Exercise requirements
Collect every line of the data below that contains the word "Papillon". Case counts.

(Supplied entries begins)

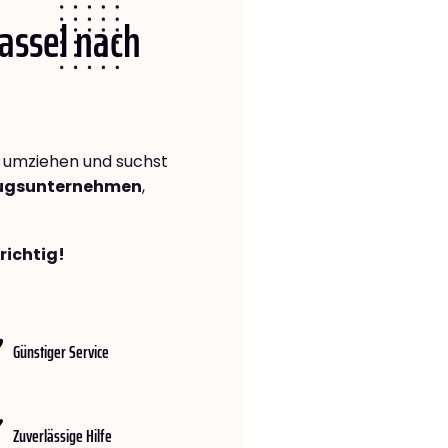
Kassel nach
umziehen und suchst
zugsunternehmen
,
richtig!
Günstiger Service
Zuverlässige Hilfe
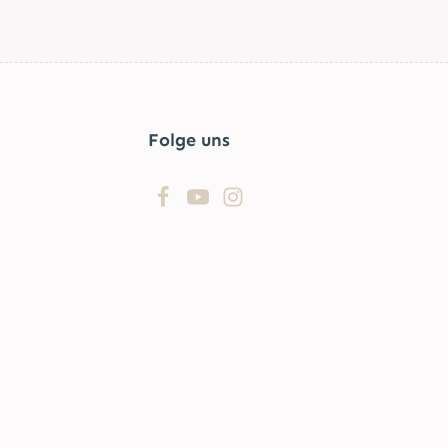
Folge uns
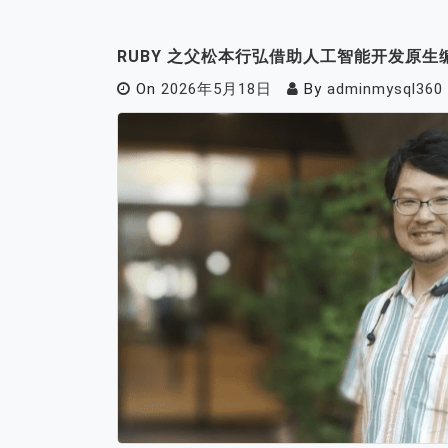
RUBY 之父松本行弘借助人工智能开发原生
On
2026年5月18日
By
adminmysql360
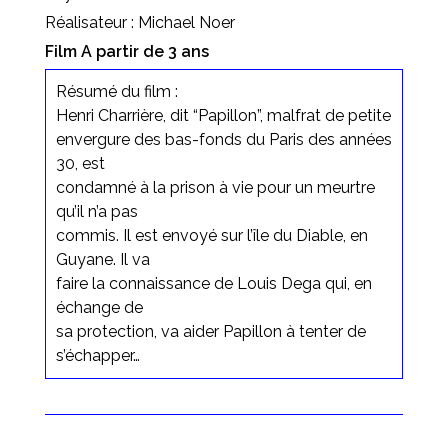
Réalisateur : Michael Noer
Film A partir de 3 ans
Résumé du film :
Henri Charrière, dit “Papillon”, malfrat de petite
envergure des bas-fonds du Paris des années
30, est
condamné à la prison à vie pour un meurtre
qu’il n’a pas
commis. Il est envoyé sur l’île du Diable, en
Guyane. Il va
faire la connaissance de Louis Dega qui, en
échange de
sa protection, va aider Papillon à tenter de
s’échapper…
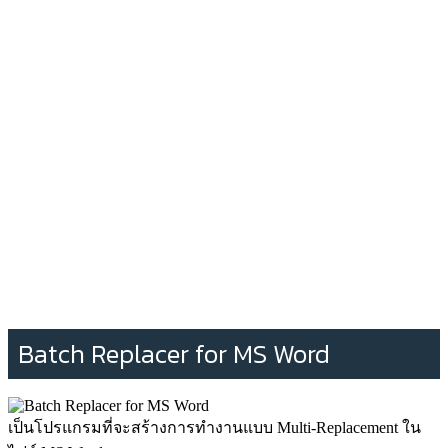
Batch Replacer for MS Word
เป็นโปรแกรมที่จะสร้างการทำงานแบบ Multi-Replacement ใน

(Supplied entries ends)

Your solution
Henri Charrière, dit “Papillon”, malfrat de petite
sa protection, va aider Papillon à tenter de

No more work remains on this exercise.